他们到时,大树下已经挤满了人,瞧见赵老汉,众人很有眼色地让了道。赵老汉走进去,一眼就瞧见坐在石墩子上的两个儿子,他们身前的背篓里蜷缩着他心心念念的宝贝闺女,当下是啥都顾不上,几步上前先把闺女抱了起来。
这敦实的手感,瞬间心安了。
王氏和几个亲家母也紧赶慢赶跑了过来,五个小子举着火把护着阿奶和外婆,和她们差不多时间赶到的周富贵,李来银、王铁根三个村老也在儿孙的搀扶下走了过来。
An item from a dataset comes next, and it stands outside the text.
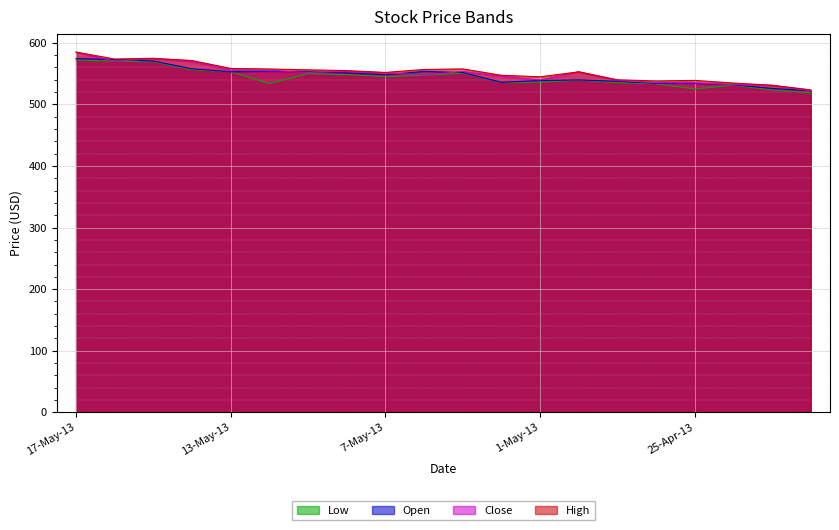

Reading right to left, what are all the values shown in this chart?

Open: 22-Apr-13=522.0	23-Apr-13=525.9	24-Apr-13=532.0	25-Apr-13=534.1	26-Apr-13=534.2	29-Apr-13=537.5	30-Apr-13=539.8	1-May-13=538.8	2-May-13=536.0	3-May-13=551.7	6-May-13=553.6	7-May-13=548.1	8-May-13=551.2	9-May-13=553.0	10-May-13=553.8	13-May-13=553.0	14-May-13=557.9	15-May-13=570.3	16-May-13=572.9	17-May-13=574.4
High: 22-Apr-13=523.7	23-Apr-13=531.2	24-Apr-13=534.8	25-Apr-13=539.0	26-Apr-13=538.2	29-Apr-13=540.0	30-Apr-13=552.9	1-May-13=544.9	2-May-13=547.3	3-May-13=557.7	6-May-13=556.8	7-May-13=551.9	8-May-13=555.0	9-May-13=556.2	10-May-13=557.5	13-May-13=558.4	14-May-13=571.2	15-May-13=575.0	16-May-13=573.7	17-May-13=585.0
Low: 22-Apr-13=518.8	23-Apr-13=523.6	24-Apr-13=531.2	25-Apr-13=525.1	26-Apr-13=533.5	29-Apr-13=535.4	30-Apr-13=539.6	1-May-13=536.0	2-May-13=535.7	3-May-13=550.6	6-May-13=547.0	7-May-13=545.4	8-May-13=548.3	9-May-13=549.9	10-May-13=533.8	13-May-13=553.0	14-May-13=556.4	15-May-13=569.2	16-May-13=570.1	17-May-13=572.2
Close: 22-Apr-13=522.1	23-Apr-13=531.0	24-Apr-13=532.0	25-Apr-13=535.1	26-Apr-13=535.3	29-Apr-13=539.0	30-Apr-13=552.9	1-May-13=539.8	2-May-13=545.5	3-May-13=553.5	6-May-13=547.7	7-May-13=551.3	8-May-13=553.7	9-May-13=551.9	10-May-13=555.1	13-May-13=555.8	14-May-13=569.7	15-May-13=574.4	16-May-13=570.1	17-May-13=584.8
李大河,吴大柱,周婆子……晚霞村村民,几乎全都来了。
大榕树下,里三层外三层围满了人,除了留在家中守着娃子的妇人,家家户户能主事儿的汉子都来了。
夜里也不凉爽,火把照耀犹如白昼,热浪炙得人面颊通红,燥热得很。
啃着不知谁递来的饼子,缓了口气后,赵大山看着所有村民,沉声道:“这一路听到的消息,成王妃和世子暴毙宫中,成王反了。”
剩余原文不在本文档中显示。